Extracted data entries

== Segment start ==

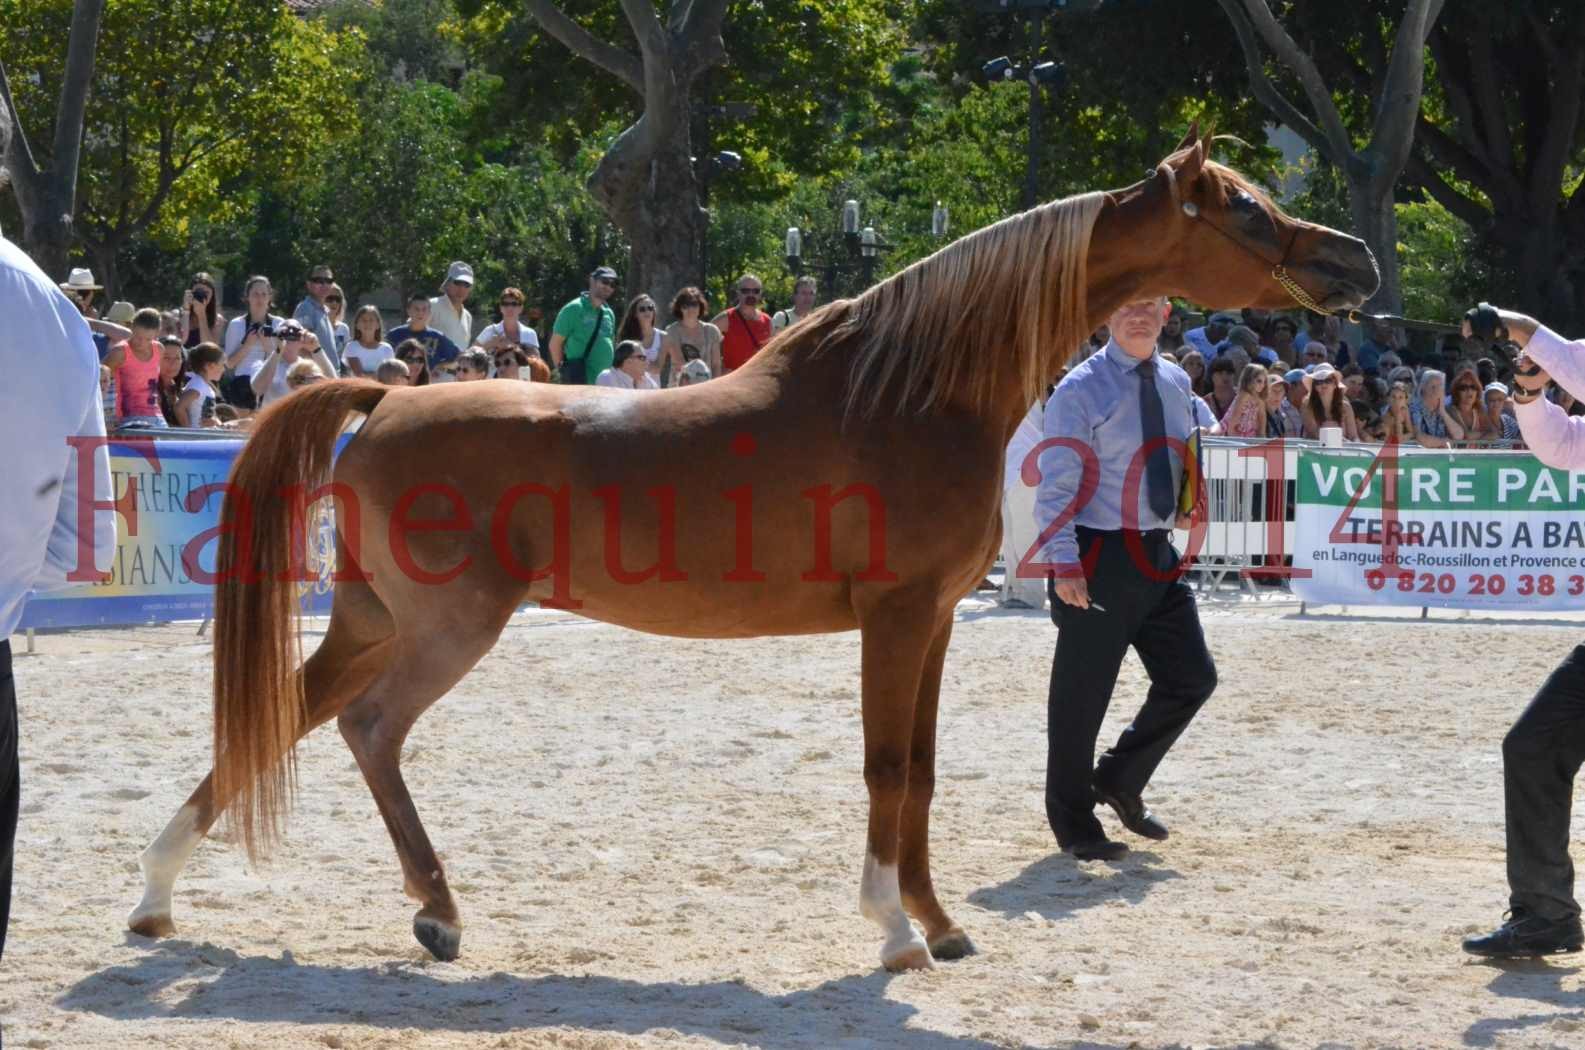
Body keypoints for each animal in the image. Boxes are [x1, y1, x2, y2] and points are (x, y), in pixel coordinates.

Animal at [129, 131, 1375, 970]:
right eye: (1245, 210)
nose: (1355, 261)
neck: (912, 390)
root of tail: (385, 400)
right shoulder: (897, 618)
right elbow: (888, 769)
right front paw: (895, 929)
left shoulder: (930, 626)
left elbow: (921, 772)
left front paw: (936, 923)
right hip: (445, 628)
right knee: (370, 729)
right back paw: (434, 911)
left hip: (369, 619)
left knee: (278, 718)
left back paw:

== Segment end ==

TO DO
Lines in the data that hold "left" are to be counted, and the number alone reported.

OUTPUT
6